About this exercise
Write out the data below exactly, from its first line to the line containing "nose: (131, 104)", that line included.

Stored data entries
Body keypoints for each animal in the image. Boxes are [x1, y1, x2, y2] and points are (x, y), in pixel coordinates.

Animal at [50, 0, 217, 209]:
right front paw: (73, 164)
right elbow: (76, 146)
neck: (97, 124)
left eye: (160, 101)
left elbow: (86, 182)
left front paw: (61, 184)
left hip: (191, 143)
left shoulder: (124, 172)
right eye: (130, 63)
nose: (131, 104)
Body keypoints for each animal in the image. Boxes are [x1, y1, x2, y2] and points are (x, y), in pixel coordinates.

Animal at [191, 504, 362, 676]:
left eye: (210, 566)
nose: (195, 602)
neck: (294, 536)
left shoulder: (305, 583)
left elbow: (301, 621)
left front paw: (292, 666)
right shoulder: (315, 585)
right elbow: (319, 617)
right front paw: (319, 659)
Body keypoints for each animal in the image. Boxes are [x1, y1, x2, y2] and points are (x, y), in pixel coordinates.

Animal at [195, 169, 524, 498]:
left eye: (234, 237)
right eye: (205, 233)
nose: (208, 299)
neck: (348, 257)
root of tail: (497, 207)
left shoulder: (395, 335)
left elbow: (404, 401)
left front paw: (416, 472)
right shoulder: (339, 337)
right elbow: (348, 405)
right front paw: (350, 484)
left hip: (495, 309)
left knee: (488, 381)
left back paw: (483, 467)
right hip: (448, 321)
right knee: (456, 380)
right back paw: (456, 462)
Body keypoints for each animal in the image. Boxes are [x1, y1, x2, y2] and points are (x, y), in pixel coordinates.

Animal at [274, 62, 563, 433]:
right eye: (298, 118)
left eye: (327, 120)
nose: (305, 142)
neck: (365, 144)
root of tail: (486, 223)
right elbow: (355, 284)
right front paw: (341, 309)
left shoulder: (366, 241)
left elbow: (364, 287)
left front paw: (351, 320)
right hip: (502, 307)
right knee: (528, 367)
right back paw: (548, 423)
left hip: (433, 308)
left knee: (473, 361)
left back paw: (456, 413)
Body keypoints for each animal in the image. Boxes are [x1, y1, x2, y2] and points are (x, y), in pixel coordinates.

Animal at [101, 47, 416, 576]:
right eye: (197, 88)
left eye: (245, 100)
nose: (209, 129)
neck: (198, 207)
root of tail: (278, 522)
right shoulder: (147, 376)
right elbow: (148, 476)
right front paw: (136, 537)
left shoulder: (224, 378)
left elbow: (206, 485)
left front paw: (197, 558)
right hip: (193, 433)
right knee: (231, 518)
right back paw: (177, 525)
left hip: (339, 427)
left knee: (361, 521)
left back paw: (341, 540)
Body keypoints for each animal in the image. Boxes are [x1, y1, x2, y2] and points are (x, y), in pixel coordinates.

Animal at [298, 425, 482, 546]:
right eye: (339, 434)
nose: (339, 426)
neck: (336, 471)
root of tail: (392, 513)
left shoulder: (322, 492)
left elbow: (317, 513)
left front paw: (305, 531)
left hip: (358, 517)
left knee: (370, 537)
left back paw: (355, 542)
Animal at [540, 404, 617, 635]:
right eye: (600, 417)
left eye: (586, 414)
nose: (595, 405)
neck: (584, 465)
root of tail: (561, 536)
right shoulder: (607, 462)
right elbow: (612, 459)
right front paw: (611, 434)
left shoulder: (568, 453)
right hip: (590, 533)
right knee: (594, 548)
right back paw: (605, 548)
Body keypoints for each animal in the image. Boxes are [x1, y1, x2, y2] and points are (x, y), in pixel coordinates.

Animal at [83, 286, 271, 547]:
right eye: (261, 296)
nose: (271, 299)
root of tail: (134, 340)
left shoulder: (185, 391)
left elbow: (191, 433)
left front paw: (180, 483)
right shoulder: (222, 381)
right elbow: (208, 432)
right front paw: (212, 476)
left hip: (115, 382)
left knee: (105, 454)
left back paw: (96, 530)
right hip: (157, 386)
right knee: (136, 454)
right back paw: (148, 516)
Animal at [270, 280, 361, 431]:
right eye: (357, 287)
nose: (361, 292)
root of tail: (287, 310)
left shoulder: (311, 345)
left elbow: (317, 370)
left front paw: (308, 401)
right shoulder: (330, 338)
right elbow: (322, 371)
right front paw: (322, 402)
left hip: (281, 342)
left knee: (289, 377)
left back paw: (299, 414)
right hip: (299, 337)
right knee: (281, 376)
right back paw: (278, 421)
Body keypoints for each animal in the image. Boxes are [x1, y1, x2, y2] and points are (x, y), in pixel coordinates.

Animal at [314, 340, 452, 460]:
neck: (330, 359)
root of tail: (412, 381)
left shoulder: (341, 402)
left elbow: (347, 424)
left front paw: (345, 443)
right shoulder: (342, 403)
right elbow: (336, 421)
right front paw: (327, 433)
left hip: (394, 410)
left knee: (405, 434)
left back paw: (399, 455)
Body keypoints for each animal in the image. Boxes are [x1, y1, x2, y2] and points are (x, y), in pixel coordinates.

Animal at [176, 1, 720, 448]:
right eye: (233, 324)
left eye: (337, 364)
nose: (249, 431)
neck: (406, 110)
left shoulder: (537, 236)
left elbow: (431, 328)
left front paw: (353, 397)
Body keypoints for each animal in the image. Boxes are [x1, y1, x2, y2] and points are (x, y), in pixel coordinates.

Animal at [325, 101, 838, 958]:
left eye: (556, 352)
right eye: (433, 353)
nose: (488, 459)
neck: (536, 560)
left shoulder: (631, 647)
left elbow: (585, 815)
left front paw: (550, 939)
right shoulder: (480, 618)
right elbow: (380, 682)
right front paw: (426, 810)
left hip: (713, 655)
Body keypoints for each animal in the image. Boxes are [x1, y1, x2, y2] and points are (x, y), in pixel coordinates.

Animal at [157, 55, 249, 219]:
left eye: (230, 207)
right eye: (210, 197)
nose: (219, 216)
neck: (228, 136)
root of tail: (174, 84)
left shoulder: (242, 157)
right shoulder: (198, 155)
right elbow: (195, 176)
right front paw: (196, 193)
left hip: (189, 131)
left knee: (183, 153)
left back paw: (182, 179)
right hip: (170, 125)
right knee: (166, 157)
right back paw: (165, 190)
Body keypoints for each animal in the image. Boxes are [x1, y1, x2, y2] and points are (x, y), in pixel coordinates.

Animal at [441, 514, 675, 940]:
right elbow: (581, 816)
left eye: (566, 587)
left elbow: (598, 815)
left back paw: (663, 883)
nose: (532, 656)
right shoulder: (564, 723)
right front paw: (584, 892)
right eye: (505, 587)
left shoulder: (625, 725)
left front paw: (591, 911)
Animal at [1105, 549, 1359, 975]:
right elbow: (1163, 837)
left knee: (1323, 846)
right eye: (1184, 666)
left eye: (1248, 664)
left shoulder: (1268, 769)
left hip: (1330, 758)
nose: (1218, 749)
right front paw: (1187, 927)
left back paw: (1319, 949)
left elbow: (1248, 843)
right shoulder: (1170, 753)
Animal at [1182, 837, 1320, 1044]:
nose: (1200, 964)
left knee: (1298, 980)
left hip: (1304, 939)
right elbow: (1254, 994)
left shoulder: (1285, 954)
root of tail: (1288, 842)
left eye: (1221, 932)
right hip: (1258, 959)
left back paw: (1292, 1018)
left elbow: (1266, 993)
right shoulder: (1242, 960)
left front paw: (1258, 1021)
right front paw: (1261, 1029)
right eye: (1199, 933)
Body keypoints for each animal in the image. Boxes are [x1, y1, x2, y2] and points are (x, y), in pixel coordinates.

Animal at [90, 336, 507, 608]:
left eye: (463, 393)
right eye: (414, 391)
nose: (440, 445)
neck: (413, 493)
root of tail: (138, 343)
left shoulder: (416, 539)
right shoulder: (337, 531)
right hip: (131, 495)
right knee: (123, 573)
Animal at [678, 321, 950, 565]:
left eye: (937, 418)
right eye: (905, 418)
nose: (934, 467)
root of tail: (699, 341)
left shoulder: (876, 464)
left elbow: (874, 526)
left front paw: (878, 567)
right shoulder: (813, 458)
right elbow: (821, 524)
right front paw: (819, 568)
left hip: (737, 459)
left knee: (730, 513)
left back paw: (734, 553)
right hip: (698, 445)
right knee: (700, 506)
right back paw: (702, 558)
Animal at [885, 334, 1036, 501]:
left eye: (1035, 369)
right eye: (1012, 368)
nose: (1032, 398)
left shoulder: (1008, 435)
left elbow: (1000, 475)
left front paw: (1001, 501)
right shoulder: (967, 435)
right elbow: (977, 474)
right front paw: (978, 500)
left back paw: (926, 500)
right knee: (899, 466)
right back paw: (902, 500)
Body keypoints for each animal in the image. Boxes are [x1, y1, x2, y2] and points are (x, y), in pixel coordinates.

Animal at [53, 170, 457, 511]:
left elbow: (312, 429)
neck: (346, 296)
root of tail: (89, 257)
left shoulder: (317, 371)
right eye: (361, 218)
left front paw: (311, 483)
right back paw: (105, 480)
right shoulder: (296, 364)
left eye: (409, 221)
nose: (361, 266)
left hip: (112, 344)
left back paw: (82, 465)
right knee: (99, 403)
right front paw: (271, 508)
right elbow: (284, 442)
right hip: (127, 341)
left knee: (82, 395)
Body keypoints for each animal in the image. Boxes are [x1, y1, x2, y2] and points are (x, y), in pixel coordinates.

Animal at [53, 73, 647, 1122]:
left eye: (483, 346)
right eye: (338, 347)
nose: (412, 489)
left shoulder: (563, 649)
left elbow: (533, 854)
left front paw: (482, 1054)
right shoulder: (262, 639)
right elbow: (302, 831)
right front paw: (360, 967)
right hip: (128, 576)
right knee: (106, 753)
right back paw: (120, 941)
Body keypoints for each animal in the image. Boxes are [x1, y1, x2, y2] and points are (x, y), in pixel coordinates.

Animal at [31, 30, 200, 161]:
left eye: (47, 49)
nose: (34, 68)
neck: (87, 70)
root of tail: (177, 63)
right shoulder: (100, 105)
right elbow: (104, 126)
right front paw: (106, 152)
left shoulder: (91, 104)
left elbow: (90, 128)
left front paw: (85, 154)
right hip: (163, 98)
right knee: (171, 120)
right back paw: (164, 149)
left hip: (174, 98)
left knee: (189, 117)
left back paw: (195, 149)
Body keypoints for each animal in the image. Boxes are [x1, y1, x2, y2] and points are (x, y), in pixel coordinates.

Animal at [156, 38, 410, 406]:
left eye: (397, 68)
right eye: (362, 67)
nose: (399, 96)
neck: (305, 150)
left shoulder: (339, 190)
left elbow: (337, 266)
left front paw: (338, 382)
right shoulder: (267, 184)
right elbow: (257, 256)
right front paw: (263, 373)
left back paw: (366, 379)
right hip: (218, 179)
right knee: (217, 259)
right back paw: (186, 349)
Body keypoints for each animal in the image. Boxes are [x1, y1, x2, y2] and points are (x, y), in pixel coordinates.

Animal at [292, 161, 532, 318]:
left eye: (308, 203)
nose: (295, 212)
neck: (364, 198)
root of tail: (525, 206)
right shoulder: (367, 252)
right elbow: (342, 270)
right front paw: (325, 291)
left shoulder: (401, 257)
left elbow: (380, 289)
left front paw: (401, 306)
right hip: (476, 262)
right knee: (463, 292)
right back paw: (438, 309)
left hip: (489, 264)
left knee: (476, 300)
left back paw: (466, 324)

Solution to the exercise
Body keypoints for each animal in the image. Boxes are [x1, y1, x2, y2] and points are (x, y), in pixel coordinates.

Animal at [50, 0, 217, 209]:
right front paw: (73, 164)
right elbow: (76, 146)
neck: (97, 124)
left eye: (160, 101)
left elbow: (86, 182)
left front paw: (61, 184)
left hip: (191, 143)
left shoulder: (124, 172)
right eye: (130, 63)
nose: (131, 104)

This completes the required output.